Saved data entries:
----

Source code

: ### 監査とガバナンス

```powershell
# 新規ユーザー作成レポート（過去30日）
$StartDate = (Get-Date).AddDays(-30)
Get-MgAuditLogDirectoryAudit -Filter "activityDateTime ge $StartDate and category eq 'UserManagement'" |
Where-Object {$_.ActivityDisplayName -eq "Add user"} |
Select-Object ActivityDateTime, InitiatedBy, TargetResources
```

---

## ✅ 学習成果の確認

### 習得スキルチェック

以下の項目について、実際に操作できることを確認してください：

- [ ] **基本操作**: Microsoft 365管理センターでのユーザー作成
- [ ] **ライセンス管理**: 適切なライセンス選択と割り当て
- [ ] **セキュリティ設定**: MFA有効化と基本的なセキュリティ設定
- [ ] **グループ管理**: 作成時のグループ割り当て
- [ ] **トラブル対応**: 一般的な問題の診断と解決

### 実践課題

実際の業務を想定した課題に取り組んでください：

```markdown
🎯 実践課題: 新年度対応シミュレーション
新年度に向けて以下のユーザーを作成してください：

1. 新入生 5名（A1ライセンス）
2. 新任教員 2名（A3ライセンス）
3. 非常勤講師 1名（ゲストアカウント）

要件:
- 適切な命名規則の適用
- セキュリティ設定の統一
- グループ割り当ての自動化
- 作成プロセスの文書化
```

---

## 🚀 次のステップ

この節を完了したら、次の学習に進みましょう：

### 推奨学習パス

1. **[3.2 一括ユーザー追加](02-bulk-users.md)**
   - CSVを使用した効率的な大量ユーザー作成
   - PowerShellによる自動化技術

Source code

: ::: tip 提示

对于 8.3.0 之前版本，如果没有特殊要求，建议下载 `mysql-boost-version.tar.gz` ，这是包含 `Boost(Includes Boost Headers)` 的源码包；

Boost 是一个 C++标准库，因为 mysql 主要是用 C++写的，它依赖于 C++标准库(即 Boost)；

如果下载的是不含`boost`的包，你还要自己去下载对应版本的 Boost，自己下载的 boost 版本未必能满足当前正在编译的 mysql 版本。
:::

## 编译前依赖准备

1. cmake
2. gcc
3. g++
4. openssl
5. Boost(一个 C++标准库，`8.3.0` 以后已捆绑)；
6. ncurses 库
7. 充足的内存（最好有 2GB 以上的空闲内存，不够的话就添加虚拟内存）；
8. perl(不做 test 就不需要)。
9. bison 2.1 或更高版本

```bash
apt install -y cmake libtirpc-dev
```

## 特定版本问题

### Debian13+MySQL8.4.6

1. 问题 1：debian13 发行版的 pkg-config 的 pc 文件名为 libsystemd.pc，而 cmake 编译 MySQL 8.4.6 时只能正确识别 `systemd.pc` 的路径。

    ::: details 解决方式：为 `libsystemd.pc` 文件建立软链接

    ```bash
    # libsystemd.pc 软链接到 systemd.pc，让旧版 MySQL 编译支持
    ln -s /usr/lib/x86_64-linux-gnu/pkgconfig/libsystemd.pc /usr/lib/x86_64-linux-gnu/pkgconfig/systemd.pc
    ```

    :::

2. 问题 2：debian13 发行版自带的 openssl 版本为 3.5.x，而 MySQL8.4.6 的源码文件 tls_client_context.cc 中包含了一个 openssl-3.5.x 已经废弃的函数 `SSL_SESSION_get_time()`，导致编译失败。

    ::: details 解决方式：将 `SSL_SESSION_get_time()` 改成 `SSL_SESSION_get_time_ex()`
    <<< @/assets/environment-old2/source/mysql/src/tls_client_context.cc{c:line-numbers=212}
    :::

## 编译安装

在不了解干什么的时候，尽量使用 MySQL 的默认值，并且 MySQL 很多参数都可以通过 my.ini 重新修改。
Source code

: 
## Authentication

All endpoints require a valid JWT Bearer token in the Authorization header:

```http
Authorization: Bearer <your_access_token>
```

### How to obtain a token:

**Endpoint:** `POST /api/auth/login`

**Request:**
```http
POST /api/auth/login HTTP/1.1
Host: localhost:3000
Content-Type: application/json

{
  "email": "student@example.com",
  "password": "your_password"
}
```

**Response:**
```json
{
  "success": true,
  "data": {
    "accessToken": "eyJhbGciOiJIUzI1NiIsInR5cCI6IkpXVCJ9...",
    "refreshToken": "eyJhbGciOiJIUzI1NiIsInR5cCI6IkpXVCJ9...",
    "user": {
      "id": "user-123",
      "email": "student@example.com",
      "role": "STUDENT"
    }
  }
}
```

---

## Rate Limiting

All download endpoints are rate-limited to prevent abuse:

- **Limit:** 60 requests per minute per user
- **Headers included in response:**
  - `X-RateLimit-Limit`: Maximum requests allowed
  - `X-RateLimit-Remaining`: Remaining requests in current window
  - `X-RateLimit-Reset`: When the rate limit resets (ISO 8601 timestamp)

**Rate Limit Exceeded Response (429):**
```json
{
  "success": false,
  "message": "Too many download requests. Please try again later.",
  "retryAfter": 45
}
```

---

----

Out of the preceding entries, pull every line containing the string "email".

  "email": "student@example.com",
      "email": "student@example.com",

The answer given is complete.